Given data
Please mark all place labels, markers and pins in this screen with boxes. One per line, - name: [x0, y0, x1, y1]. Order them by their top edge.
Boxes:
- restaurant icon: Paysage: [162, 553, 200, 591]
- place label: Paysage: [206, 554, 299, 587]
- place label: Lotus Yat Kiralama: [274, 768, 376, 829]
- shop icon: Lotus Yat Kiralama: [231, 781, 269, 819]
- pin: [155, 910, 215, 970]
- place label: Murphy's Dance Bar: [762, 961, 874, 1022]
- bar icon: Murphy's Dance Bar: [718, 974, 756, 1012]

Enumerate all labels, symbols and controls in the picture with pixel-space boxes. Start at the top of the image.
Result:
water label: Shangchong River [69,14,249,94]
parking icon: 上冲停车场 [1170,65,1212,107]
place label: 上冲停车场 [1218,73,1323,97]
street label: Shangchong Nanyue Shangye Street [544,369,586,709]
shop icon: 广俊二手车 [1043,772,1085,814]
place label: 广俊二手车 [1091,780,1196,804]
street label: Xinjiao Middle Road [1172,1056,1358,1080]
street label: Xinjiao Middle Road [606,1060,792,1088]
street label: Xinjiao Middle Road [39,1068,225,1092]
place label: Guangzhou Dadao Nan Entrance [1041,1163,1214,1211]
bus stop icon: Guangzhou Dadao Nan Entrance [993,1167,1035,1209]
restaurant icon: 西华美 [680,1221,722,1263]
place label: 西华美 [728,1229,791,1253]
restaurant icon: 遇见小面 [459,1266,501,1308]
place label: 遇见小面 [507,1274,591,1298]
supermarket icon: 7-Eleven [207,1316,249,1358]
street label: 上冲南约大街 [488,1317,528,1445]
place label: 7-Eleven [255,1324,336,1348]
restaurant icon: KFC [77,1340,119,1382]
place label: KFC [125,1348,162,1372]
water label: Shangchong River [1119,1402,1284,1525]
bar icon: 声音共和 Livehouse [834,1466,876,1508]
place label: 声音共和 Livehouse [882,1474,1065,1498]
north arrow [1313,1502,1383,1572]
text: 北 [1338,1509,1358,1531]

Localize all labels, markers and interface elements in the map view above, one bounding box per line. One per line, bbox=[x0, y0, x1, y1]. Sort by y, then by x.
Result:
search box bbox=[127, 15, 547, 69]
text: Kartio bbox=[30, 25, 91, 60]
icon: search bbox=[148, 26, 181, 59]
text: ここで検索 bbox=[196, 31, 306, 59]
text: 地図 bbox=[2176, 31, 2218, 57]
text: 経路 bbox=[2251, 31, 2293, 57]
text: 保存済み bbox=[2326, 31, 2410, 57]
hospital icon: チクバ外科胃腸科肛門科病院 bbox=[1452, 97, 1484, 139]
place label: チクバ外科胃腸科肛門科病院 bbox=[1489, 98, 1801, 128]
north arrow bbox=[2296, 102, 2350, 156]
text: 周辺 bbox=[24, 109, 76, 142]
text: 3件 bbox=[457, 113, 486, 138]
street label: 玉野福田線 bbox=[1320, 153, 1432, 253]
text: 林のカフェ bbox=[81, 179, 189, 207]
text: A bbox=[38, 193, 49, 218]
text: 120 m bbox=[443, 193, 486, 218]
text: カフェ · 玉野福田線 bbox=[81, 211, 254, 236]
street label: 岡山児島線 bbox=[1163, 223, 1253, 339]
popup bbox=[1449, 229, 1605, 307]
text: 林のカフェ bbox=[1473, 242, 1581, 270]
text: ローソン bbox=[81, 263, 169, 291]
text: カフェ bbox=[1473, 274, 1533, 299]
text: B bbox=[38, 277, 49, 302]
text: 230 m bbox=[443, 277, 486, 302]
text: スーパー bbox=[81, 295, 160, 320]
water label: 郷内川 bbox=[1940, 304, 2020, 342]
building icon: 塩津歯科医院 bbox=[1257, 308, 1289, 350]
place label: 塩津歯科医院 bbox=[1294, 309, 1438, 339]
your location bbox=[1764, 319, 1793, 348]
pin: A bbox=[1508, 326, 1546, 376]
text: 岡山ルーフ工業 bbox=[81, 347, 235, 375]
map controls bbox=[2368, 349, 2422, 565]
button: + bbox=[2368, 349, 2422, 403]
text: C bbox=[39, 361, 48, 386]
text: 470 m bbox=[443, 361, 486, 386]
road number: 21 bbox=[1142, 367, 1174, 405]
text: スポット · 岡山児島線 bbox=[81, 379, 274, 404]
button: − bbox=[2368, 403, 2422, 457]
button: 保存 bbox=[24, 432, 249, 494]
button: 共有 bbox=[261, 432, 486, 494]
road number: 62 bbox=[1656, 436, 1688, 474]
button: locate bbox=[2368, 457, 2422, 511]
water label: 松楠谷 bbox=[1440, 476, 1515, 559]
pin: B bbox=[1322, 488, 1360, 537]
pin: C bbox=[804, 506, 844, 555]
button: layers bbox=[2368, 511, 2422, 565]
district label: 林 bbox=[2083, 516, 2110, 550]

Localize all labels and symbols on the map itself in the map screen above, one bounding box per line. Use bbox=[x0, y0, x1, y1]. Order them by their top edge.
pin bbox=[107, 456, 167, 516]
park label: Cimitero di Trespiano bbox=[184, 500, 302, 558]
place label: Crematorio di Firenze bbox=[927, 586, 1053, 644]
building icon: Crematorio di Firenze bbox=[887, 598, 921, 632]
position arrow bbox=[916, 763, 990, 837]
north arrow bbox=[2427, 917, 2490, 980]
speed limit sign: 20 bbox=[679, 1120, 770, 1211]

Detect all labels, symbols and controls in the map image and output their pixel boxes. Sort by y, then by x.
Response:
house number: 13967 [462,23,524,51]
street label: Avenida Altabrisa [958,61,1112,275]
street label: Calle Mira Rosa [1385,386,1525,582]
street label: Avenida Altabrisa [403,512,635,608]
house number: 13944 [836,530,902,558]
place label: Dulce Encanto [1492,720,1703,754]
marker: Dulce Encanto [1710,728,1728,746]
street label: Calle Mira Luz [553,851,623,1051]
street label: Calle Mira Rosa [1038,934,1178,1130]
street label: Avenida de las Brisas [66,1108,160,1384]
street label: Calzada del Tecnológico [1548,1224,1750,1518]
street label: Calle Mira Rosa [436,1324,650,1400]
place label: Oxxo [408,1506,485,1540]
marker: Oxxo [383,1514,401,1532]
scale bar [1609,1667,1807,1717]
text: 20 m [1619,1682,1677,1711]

Problem to solve
The answer must be a verbatim transcription of the entries above, from the first line through the line that contains "Enumerate all labels, symbols", and nothing more.

Response to this exercise
Please mark all place labels, markers and pins in this screen with boxes. One per line, - name: [x0, y0, x1, y1]. Order them by their top edge.
Boxes:
- restaurant icon: Paysage: [162, 553, 200, 591]
- place label: Paysage: [206, 554, 299, 587]
- place label: Lotus Yat Kiralama: [274, 768, 376, 829]
- shop icon: Lotus Yat Kiralama: [231, 781, 269, 819]
- pin: [155, 910, 215, 970]
- place label: Murphy's Dance Bar: [762, 961, 874, 1022]
- bar icon: Murphy's Dance Bar: [718, 974, 756, 1012]

Enumerate all labels, symbols and controls in the picture with pixel-space boxes. Start at the top of the image.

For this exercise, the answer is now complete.